And one last tip, don’t leave the use of flashcards until the end of your studies. To maximise their value start using them about a month before the exam, not the night before! Oh, and why not rate yourself in terms of confidence in getting the correct answer before turning the card over, it’s just another way of deepening learning through reflection.

You might find this helpful, it shows 5 ways to use flashcards, although in fairness some are just good note making skills, but then what’s wrong with that.

Gagne’s style – Nine steps to delivery

Robert Gagne was an American educational psychologist who pioneered the science of instruction in the second world war working with the Army Air Corps, training pilots. His focus was on simplifying and explaining what he and others believed to be good instruction.

Like many academics he wrote and published papers on different areas, for example he developed a hierarchy of learning, similar to Bloom with behavioural aspects at the bottom and cognitive ones at the top. But he is probably most well-known for his Nine levels of learning or as it is referred to here, The nine steps of delivery.

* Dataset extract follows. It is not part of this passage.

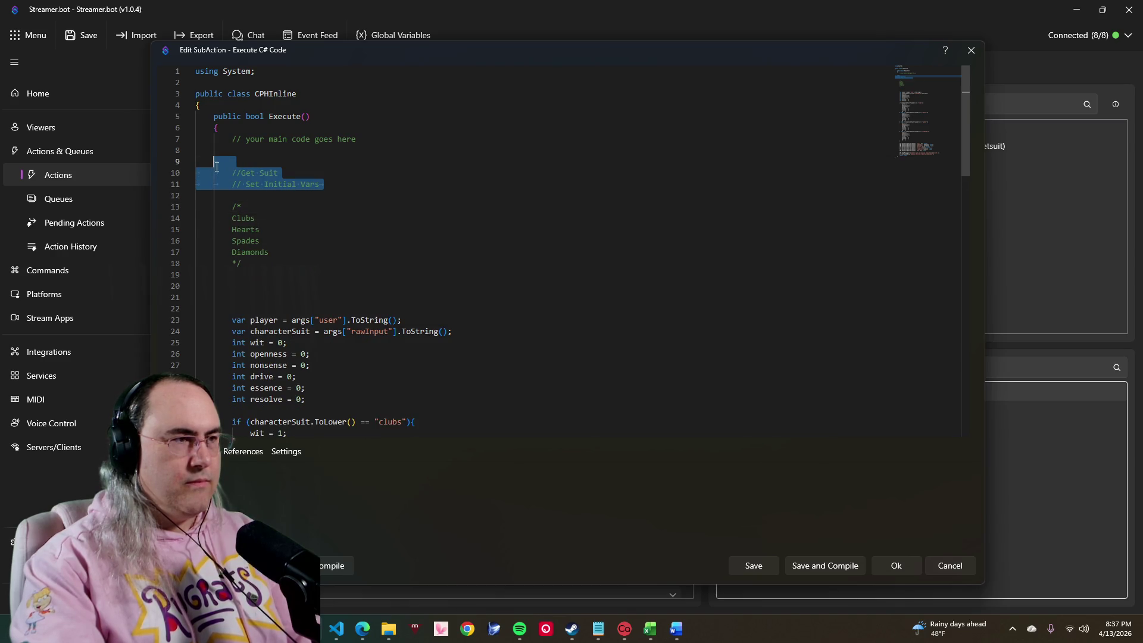
click(281, 156)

Now the only problem with this is that there are nine steps and anyone who has read this blog before will know, nine is just to The answer is simple, chunk it down into smaller sections.

Why is this important?
Gagne’s objective was to provide a systematic process to help teachers and trainers better structure what they do in order to keep students engaged and help them retain knowledge. But the process he created also provides an insight as to how learning works and can be used by students to structure their own learning. Below are the nine steps broken down under three headings. As well as explaining how each step works, I will also add comments as to what it means for a student who might be studying on their own.

Preparation

  1. Gaining attention
    Start the learning experience by gaining the attention of your learners. The change in stimulus tells them that learning will soon take place. For the student this means you need to create a break from what you are doing and get into a mood to start studying. This might involve going to the library or setting an alarm on your phone to create a trigger telling you something different is about to happen.
  1. Informing the learner of the objective
    Share the learning objective with students early on. What should they know at the end of the session that they didn’t before. For the student it’s important you also know what you are trying to learn, what will you be aware of at the end of this session that you don’t know now. It also helps if your aware of why its important e.g. maybe it’s a very popular exam area or is developed in more detail later so you need to learn it now.
  1. Stimulating recall of prior learning
    Relate the new learning back to something learned before or a similar experience your learners have had, this forms a link between the old and new. For the student this is a reflective process, how does this topic relate to what you have learned in the past, how does it fit in?

Instruction and practice

  1. Presenting the content
    Present the new content to the learners. For the student this is where you start reading or listening to the new content.
  1. Providing learning guidance
    Explain to the learners what something means by giving examples, highlight what’s difficult and what’s not. For the student this is where you have to rely on the instruction provided in the learning materials
  1. Eliciting performance
    Here the learner has to practice what they have been taught in order to demonstrate understanding. For the student this is the equivalent to attempting a question or by way of analogy, trying to turn the theory of how to bake a cake into a reality by actually baking one.

Assessment and transfer

  1. Providing feedback
    Provide guidance to the learner as to what the difference was between their answer and the correct one, what do they need to do to close that gap? For the student this is where it is helpful to work with others, perhaps you mark their answer and they mark yours. To follow the cake example, take it out of the oven and look at it, is it the right texture and colour, then taste it. What do you need to do to make it the best cake ever?
  1. Assessing the performance
    Assessing learner performance is usually demonstrated by asking them to take a test. For the student its very similar this time, take the test and see what score you get.
  1. Enhancing retention and transfer
    The learner now needs to demonstrate this by applying it to their job or by teaching others. This last stage often requires continual practice and feedback to become competent. For the student who thinks their objective is to do little more than pass the exam it may not seem important, however in the medium to long term applying learning is the main goal.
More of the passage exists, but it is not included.